As my mother finished the final pages of my now first book of three, another soul, close to me, came forward to offer assistance. I had spent two and a half years, since my peripatetic voyage across France, mostly in France. During that period, I lived in a little and charming village called Chalabre. I lived in a house at the requested invitation of a certain Joe and Laury. On their acceptance, I found myself suddenly in an eclectic house of heightened existence, a house in which many people came to stay and went, where friends and neighbours were welcome, where wine and food were served in revelry, where often the piano was played or poetry recounted, where people of all ages enjoyed each others company to the fullest. It was all a wonderful and endearing time.

Neptune snoozing on a chair I often sit whilst working my book.
Laury a sculptress and Joe a craftsman, were two great souls to live with. It was Laury, who not without credentials to the task, offered to edit my book and assist me in my endeavour. Instantly she worked on it, with increasing amazement on my part, to pry apart the mistakes and the lack of sense which I had woven into my text.
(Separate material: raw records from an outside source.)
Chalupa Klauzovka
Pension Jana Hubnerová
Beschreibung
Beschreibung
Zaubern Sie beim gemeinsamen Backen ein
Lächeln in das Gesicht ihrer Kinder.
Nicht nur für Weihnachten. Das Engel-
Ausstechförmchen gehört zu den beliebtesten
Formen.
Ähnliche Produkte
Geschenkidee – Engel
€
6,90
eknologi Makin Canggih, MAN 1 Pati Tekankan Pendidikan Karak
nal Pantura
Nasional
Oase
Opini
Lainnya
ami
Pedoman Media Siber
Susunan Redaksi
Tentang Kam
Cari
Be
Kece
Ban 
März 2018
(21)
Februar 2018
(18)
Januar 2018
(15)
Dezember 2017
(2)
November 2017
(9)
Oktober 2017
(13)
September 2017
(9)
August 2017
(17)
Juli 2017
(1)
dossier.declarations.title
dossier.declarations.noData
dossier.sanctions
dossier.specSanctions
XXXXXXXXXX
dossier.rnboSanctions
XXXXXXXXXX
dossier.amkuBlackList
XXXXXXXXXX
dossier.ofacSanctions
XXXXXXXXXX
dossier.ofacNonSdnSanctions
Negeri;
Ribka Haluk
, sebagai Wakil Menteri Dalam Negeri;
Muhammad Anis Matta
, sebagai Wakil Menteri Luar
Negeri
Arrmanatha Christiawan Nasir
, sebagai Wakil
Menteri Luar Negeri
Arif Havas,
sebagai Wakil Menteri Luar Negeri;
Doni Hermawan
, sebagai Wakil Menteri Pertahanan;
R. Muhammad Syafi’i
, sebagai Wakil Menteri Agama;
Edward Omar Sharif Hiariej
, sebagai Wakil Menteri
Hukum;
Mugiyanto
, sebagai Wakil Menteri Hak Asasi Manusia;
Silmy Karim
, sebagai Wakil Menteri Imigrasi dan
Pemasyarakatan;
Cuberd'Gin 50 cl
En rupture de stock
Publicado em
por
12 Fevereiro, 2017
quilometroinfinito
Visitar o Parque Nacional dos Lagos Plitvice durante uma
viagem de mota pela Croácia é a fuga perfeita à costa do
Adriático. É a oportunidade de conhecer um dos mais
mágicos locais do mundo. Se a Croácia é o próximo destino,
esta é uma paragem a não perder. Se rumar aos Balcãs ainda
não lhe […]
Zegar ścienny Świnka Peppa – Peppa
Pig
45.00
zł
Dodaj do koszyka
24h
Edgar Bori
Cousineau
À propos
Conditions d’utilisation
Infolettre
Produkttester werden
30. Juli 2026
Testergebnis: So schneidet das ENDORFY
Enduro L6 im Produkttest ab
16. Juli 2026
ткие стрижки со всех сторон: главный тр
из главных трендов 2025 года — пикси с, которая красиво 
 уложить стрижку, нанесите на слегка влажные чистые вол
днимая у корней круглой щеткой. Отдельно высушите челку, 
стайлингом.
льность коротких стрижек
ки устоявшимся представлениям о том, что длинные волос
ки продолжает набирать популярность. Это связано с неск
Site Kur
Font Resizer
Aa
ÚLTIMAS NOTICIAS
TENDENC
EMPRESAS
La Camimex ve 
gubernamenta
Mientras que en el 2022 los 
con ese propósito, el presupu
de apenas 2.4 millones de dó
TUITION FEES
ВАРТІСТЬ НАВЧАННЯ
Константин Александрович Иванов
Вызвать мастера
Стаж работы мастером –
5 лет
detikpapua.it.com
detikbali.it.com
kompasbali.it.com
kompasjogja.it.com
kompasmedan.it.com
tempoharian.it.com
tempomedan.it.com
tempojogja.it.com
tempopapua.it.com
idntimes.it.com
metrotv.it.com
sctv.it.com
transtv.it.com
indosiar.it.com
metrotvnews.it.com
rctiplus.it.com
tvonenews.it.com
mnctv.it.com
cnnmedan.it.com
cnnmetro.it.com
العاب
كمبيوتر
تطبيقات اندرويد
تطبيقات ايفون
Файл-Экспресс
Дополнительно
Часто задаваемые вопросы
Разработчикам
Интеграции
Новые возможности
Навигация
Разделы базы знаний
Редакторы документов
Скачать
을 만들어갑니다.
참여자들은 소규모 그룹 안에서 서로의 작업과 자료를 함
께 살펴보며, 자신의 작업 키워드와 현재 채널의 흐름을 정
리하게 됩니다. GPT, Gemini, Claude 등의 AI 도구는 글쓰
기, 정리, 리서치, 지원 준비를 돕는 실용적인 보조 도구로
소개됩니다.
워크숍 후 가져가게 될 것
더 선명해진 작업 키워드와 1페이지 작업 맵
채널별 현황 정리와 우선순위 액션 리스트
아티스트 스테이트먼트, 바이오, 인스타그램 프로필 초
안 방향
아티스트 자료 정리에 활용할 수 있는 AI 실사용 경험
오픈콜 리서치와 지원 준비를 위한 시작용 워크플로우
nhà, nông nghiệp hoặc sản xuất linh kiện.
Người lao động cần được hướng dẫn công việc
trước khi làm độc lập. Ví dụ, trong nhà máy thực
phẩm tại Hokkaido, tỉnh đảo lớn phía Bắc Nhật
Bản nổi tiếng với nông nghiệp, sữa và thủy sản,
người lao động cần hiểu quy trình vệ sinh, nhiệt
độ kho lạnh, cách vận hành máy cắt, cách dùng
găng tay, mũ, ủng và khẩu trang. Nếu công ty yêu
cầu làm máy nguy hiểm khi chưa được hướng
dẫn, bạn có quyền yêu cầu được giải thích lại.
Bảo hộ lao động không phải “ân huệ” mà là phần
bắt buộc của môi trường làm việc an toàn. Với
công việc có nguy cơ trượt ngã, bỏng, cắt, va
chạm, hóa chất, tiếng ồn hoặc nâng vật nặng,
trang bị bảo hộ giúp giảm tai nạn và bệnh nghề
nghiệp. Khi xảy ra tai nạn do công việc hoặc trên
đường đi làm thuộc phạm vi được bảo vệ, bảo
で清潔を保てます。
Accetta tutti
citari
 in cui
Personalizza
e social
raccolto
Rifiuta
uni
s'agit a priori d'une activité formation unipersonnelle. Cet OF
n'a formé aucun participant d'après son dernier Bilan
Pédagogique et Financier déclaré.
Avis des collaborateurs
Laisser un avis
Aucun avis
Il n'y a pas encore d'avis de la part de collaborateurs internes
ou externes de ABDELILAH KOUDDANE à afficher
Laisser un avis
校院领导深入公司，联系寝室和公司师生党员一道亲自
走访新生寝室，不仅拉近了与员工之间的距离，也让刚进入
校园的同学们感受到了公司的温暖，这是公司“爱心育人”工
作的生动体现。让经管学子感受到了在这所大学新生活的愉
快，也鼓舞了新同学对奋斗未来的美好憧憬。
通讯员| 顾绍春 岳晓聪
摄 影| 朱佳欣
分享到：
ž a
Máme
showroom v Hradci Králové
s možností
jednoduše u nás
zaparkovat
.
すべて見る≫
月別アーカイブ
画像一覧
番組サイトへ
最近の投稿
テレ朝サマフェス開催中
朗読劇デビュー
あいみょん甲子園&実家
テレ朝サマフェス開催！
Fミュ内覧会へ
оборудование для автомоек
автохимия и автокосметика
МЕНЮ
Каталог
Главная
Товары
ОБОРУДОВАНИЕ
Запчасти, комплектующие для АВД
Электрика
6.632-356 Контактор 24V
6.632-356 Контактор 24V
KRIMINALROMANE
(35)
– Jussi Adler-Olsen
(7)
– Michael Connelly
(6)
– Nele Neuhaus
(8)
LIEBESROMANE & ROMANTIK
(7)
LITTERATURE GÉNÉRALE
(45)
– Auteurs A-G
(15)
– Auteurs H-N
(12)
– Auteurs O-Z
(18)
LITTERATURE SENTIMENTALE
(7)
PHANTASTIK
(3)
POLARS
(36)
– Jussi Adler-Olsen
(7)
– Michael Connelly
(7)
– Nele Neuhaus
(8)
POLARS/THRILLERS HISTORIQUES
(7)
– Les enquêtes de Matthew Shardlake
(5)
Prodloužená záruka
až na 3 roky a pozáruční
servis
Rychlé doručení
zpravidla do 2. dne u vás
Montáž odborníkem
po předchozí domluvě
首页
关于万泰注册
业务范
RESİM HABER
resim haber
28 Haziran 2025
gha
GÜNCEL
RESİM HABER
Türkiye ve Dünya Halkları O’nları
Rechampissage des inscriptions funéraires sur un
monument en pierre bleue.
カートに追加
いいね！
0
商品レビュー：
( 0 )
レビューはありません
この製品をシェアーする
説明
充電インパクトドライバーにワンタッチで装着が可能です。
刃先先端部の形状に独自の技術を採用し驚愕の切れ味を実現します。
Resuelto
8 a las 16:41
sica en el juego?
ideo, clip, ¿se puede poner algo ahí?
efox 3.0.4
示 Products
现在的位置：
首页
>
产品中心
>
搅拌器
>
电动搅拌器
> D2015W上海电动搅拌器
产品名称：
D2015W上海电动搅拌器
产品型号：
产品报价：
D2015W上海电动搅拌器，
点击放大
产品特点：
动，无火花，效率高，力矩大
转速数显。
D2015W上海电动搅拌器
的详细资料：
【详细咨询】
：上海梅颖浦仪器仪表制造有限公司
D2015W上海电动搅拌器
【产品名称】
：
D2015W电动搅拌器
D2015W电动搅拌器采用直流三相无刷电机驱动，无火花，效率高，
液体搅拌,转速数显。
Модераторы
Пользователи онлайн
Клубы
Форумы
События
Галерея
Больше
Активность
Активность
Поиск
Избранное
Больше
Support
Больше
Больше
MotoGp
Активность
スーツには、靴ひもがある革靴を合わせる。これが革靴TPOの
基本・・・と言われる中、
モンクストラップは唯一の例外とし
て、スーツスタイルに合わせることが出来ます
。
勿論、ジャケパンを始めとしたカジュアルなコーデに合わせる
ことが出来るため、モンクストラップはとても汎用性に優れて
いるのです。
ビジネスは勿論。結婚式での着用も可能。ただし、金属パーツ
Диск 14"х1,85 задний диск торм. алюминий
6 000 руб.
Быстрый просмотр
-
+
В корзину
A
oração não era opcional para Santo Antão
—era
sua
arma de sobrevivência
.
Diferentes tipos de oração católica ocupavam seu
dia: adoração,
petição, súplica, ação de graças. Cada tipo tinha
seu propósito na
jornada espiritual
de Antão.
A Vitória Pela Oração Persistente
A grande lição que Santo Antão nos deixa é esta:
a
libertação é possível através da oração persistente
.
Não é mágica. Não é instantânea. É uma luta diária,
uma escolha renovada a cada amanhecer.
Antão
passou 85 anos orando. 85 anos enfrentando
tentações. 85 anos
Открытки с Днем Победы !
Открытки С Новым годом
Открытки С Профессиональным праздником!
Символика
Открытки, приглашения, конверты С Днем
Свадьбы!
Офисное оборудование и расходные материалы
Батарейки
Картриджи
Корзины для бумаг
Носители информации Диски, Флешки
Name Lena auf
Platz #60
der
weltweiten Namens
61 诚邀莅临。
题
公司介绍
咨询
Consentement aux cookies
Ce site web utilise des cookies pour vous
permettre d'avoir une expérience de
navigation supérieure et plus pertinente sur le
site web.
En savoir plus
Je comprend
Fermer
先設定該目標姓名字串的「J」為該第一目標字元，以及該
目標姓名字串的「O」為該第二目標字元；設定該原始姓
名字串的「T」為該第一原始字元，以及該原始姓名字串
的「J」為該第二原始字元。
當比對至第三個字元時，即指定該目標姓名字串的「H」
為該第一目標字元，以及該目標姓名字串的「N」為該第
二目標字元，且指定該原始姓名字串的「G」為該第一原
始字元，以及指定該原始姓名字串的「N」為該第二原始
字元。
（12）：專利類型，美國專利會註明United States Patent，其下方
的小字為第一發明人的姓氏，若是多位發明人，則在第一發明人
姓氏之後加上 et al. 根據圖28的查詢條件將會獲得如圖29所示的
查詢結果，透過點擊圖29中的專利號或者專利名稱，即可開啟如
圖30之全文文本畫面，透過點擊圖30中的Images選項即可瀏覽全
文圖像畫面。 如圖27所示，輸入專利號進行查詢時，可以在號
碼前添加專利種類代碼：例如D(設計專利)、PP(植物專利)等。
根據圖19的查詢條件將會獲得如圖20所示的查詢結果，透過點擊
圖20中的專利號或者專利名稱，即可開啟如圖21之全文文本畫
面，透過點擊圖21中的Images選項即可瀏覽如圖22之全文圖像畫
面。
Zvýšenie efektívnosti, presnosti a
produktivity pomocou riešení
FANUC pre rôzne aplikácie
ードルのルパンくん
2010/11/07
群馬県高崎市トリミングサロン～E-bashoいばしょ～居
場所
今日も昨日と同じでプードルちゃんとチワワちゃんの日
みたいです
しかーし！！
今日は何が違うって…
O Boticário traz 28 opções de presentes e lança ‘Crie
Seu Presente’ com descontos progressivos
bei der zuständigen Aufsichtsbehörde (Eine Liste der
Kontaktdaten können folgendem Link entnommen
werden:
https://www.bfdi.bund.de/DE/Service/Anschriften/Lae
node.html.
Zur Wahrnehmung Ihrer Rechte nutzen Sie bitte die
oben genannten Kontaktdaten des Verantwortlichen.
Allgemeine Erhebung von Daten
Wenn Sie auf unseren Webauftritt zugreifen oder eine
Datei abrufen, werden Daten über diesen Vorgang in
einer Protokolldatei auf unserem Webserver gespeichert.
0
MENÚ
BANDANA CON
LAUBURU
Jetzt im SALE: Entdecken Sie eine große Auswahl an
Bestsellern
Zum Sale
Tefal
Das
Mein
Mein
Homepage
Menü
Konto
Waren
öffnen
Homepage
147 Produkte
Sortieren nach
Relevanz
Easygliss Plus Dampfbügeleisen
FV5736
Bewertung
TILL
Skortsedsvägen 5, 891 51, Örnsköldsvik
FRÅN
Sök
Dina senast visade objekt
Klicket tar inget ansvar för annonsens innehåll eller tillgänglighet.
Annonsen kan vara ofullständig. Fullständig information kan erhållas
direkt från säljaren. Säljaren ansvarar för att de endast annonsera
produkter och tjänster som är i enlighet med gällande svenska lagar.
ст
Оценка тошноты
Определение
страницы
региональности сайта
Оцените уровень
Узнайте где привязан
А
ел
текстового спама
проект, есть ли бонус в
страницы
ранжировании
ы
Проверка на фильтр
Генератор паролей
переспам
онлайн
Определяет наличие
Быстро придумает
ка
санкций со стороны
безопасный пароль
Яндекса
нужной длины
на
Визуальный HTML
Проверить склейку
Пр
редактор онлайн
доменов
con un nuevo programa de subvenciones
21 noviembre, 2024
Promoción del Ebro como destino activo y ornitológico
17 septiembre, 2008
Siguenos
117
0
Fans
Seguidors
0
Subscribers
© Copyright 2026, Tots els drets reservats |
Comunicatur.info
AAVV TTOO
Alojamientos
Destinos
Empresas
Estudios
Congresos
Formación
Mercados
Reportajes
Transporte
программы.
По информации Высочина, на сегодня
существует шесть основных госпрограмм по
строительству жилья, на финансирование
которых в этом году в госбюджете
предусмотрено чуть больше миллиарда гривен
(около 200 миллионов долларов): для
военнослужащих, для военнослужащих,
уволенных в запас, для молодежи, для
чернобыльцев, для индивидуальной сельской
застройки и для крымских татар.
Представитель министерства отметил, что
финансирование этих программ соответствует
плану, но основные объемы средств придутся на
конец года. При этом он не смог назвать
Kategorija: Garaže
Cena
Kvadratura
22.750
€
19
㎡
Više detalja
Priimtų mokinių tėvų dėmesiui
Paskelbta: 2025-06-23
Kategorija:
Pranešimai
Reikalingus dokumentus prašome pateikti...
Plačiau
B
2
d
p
Many months passed, in which her attention was distracted by her own pressing life, but she never forgot the vow she had given to me; and I trusted, now knowing her very well, that she meant it when she said she wanted to help me. So I waited with patience, over the summer. I worked in Chalabre with my good friend Angus, an a-class chef and butler, in a chateau own by friends of ours, who bedded it with paying guests whom we served.
Then came autumn and Laury, who now free from her hectic schedule of summer, proposed a few weeks in Chalabre when and where we could work together to finish editing and advancing my book.
I am here now in Chalabre after almost a week. In the beginning I spent two days hosted by my dear friend Eve, enjoying each other’s company, but using the time to re-read my work, so as to have a fresh grasp on it before I l would leave to go to Laury’s abode. I have spent the subsequent days with my dear hosts Joe and Laury. Truly working on my book, really getting to terms with my words and in a joyous and productive, if not light-hearted, manner.
Two more weeks are at hand, which might prove very important to the development of my dream. I will not only work on my book, but also assist in the work for a house in renovation. I shall plaster many walls, hope to speak good French words and sentences and see friends again whom I have made over the years. But through it all, I am to continue to strive towards my goal, my beloved book.
Farewell hopefully to the Folly of Writing.